- Written task
Keep only those lines of the records that include the string "Slick".

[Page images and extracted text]
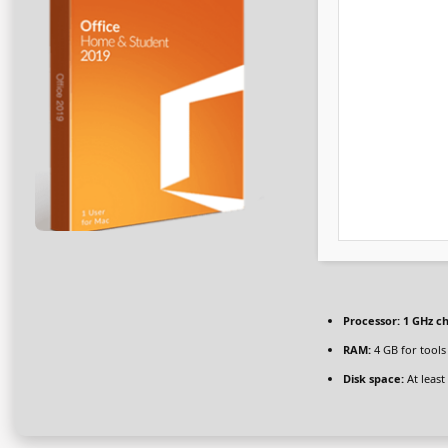
Processor:
1 GHz c
RAM:
4 GB for tools
Disk space:
At least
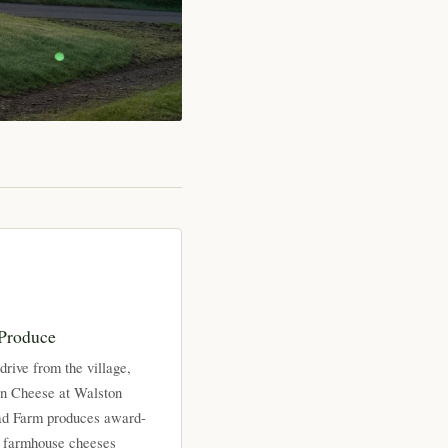
 Produce
drive from the village,
on Cheese at Walston
d Farm produces award-
 farmhouse cheeses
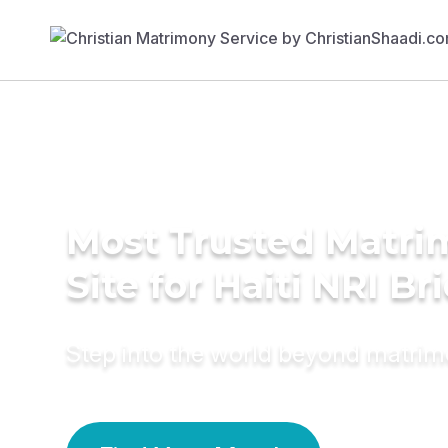
Most Trusted Matr
Site for Haiti NRI Br
Step into the world beyond matri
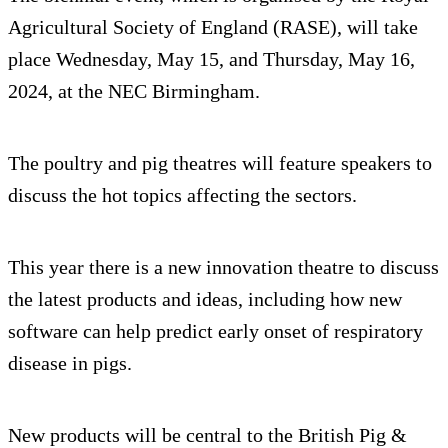
Agricultural Society of England (RASE), will take
place Wednesday, May 15, and Thursday, May 16,
2024, at the NEC Birmingham.
The poultry and pig theatres will feature speakers to
discuss the hot topics affecting the sectors.
This year there is a new innovation theatre to discuss
the latest products and ideas, including how new
software can help predict early onset of respiratory
disease in pigs.
New products will be central to the British Pig &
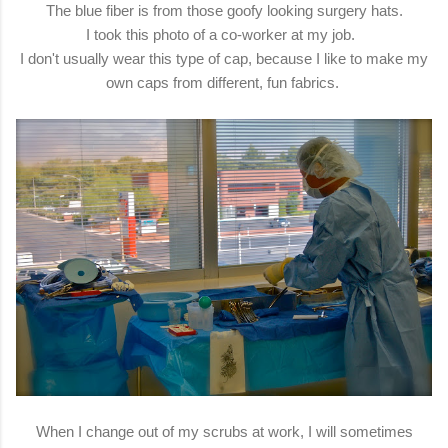
The blue fiber is from those goofy looking surgery hats.
I took this photo of a co-worker at my job.
I don't usually wear this type of cap, because I like to make my
own caps from different, fun fabrics.
When I change out of my scrubs at work, I will sometimes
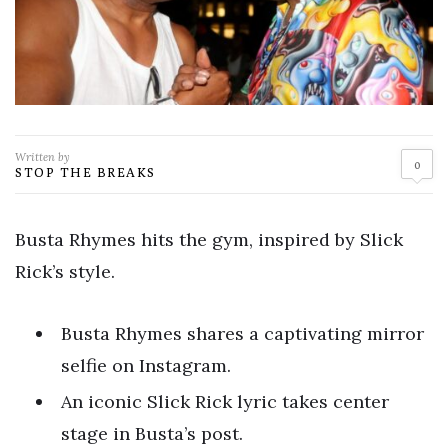
Written by
0
STOP THE BREAKS
Busta Rhymes hits the gym, inspired by Slick
Rick’s style.
Busta Rhymes shares a captivating mirror
selfie on Instagram.
An iconic Slick Rick lyric takes center
stage in Busta’s post.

- Response to the exercise
Busta Rhymes hits the gym, inspired by Slick
An iconic Slick Rick lyric takes center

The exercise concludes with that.